This really depends on the installed ClickOnce software, but the short answer is probably not.
If the software makers didn't integrate this type of functionality into the application as a setting, finding the executable and associating it with the file type may still fail because they probably didn't design their application to start with a file passed in as a "file open" parameter.
However, if you want to try, you can search for the executable in one of the following directories. Note, these are part of the ClickOnce cache. The cache is a bit obfuscated, so investigation will be necessary.
C:\Documents and Settings\[Username]\Local Settings\Apps\2.0\[Random Folder Name]\[Another Random Folder Name]\[Hunt until you find it.]\the-apps-executable.exe
C:\Users\[Username]\AppData\Local\Apps\2.0\[Random Folder Name]\[Another Random Folder Name]\[Hunt until you find it.]\the-apps-executable.exe
The philosophy behind ClickOnce is a bit different to normal programs installed in "C:\Program Files". By installing the application in the user's directory, the application can be installed without having admin rights and the automatic updating system can work without having any awful security issues.
ClickOnce is really just an installation mechanism for software. I manage a very robust application that I publish through ClickOnce because I need to have the ability to force updates to my user's. As far as limitations are concerned, the software only has guaranteed access to a few folders within the user's working folder for data storage.
ClickOnce applications are not restricted in any way by the C1 engine in regards to what they are and aren't allowed to do. They are only restricted by the user's rights. If you have control of the end-user's system, you can do whatever you want with a C1 application. If you are developing for a wider range of users, in different environments, then you need to develop your application with the assumption that you are running in a limited sandbox.
The developer, Evan Wondrasek, says that by default:
MarkdownPad (should) associate itself with .md, .mdown, and .markdown filetypes.
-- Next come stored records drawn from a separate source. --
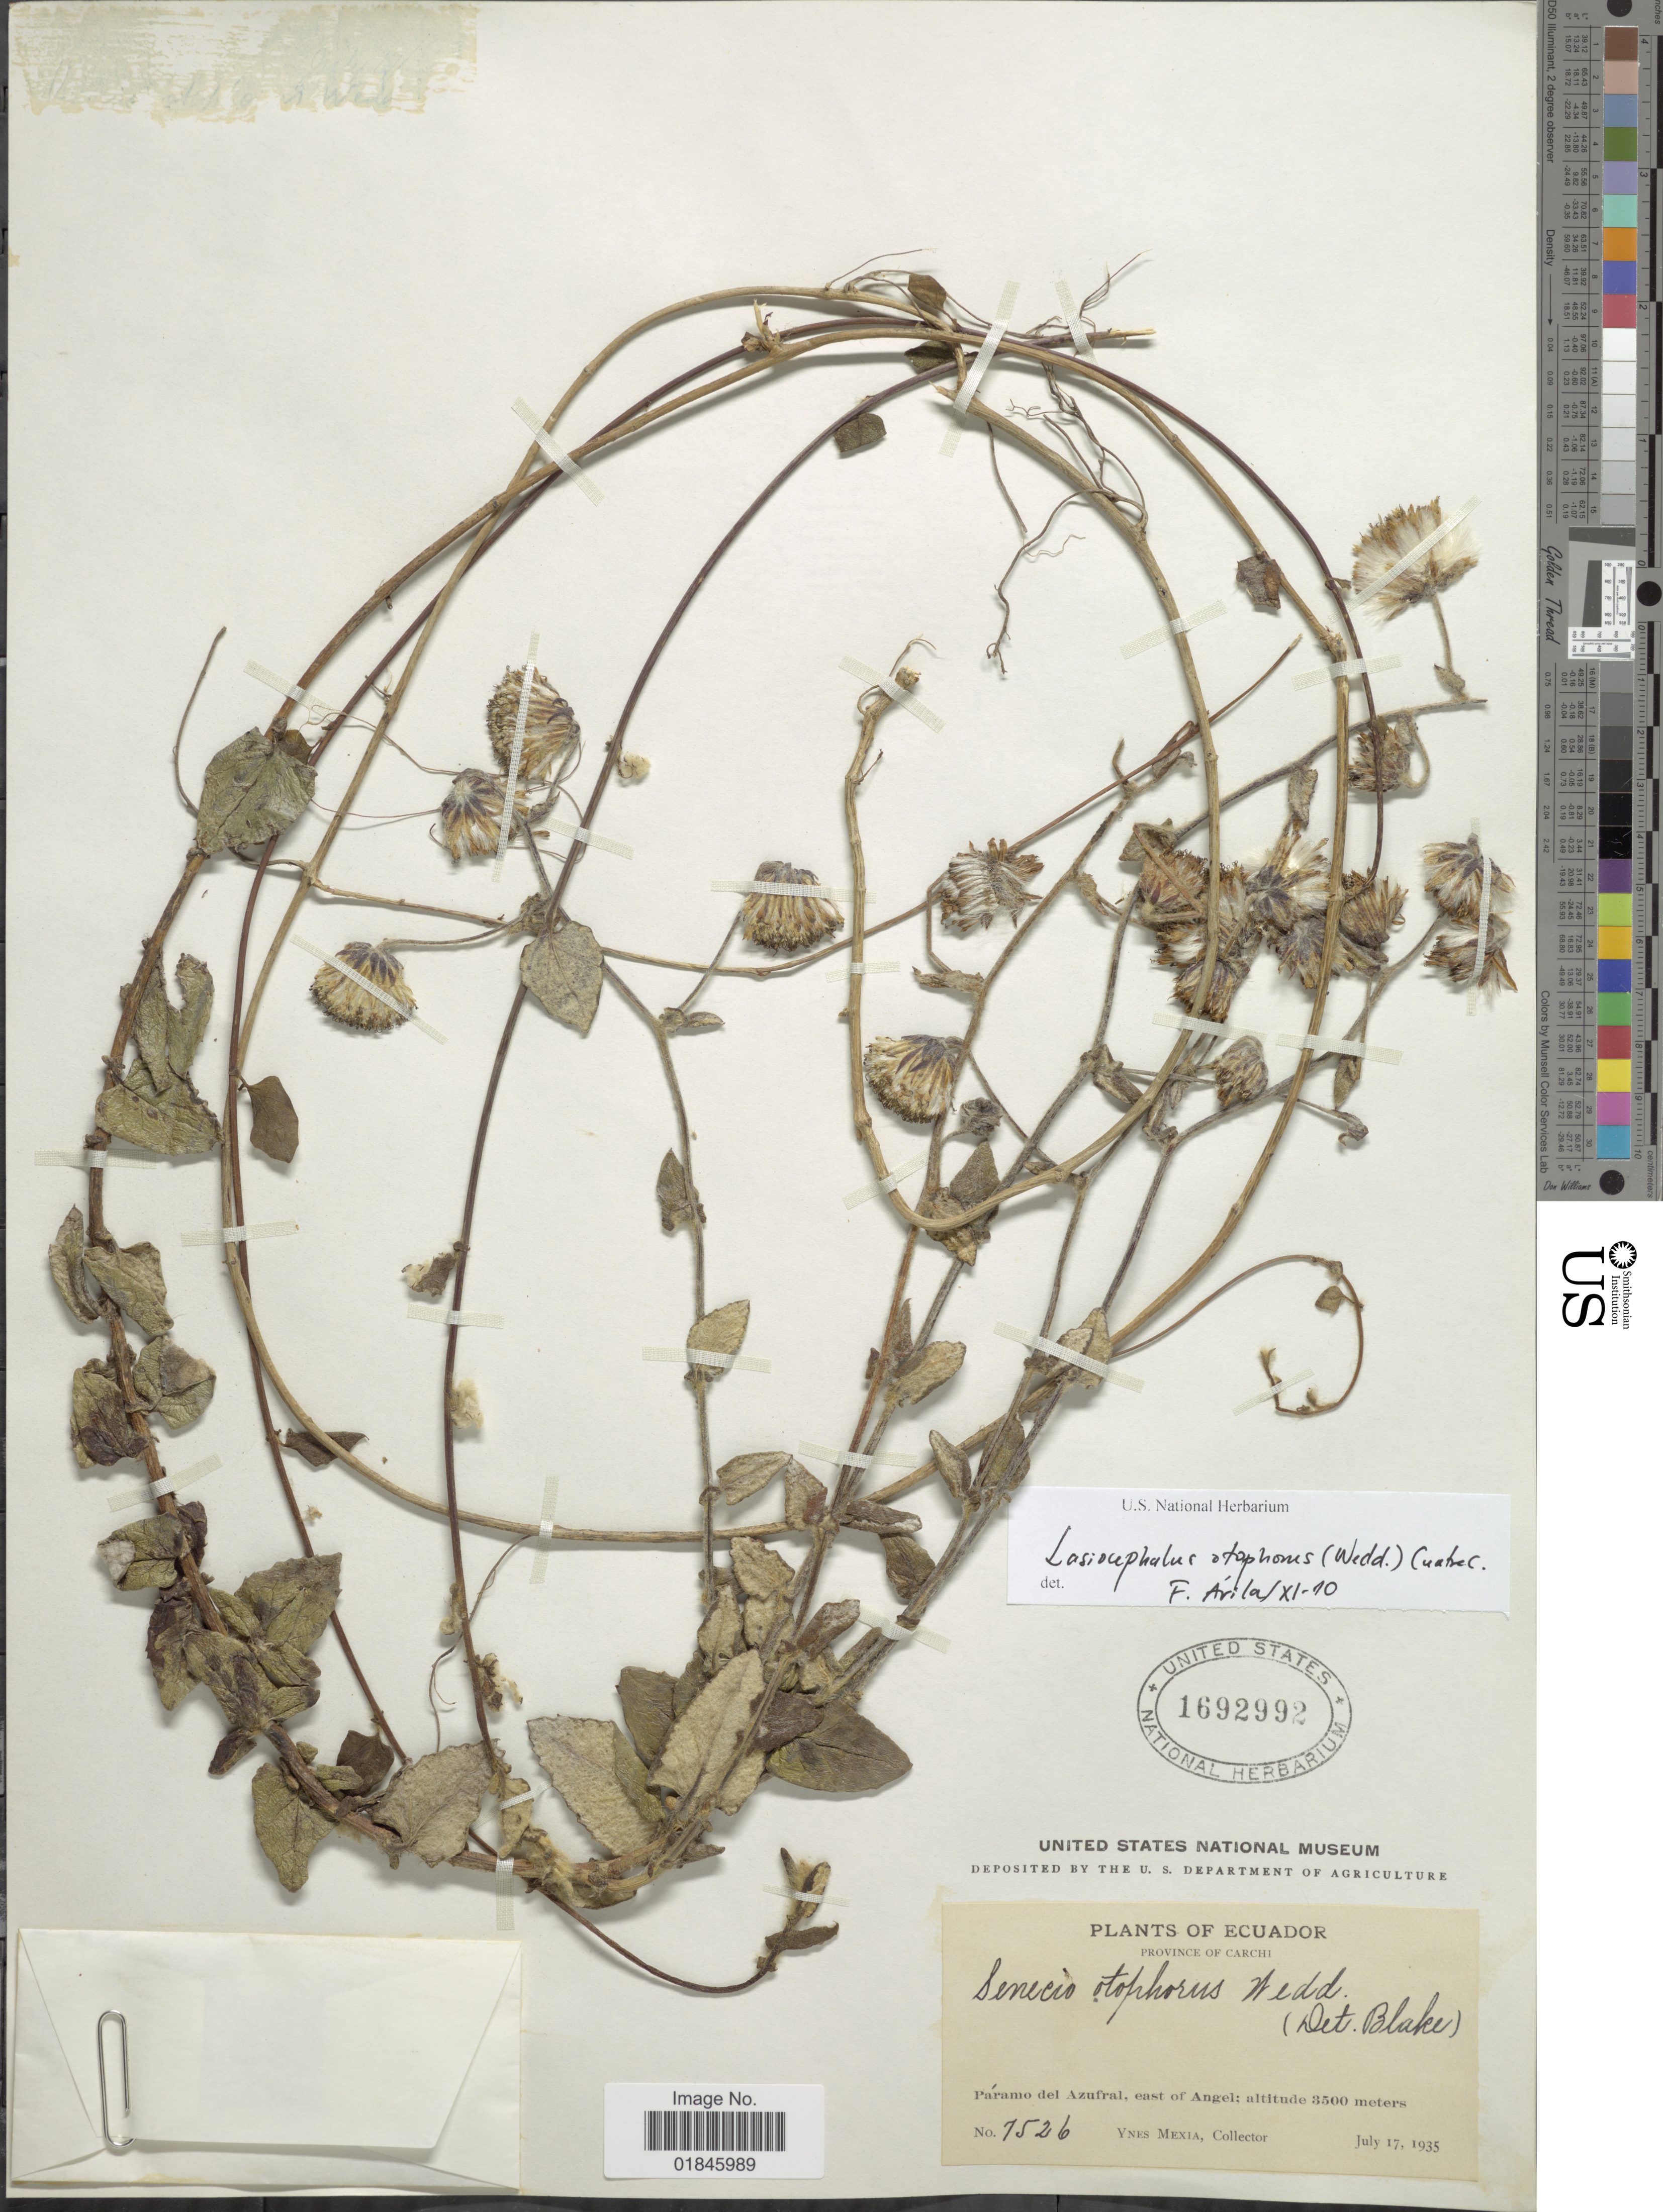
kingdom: Plantae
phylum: Tracheophyta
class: Magnoliopsida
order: Asterales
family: Asteraceae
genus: Senecio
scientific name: Senecio otophorus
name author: Wedd.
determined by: Salomon, Luciana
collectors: Y. Mexia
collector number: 7526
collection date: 1935-07-17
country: Ecuador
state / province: Carchi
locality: Province of Carchi, Paramo del azufral, east of Angel.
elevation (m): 3500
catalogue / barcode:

You can manually associate filetypes with the MarkdownPad executable (it handles both ClickOnce and standard Windows args), but there is one major caveat when manually associating filetypes to the executable: When using the executable directly, the application will NOT be running in "ClickOnce mode" and will no longer receive automatic updates. You can verify this by going to Help -> About and "Not Deployed via ClickOnce" will be listed next to the version number.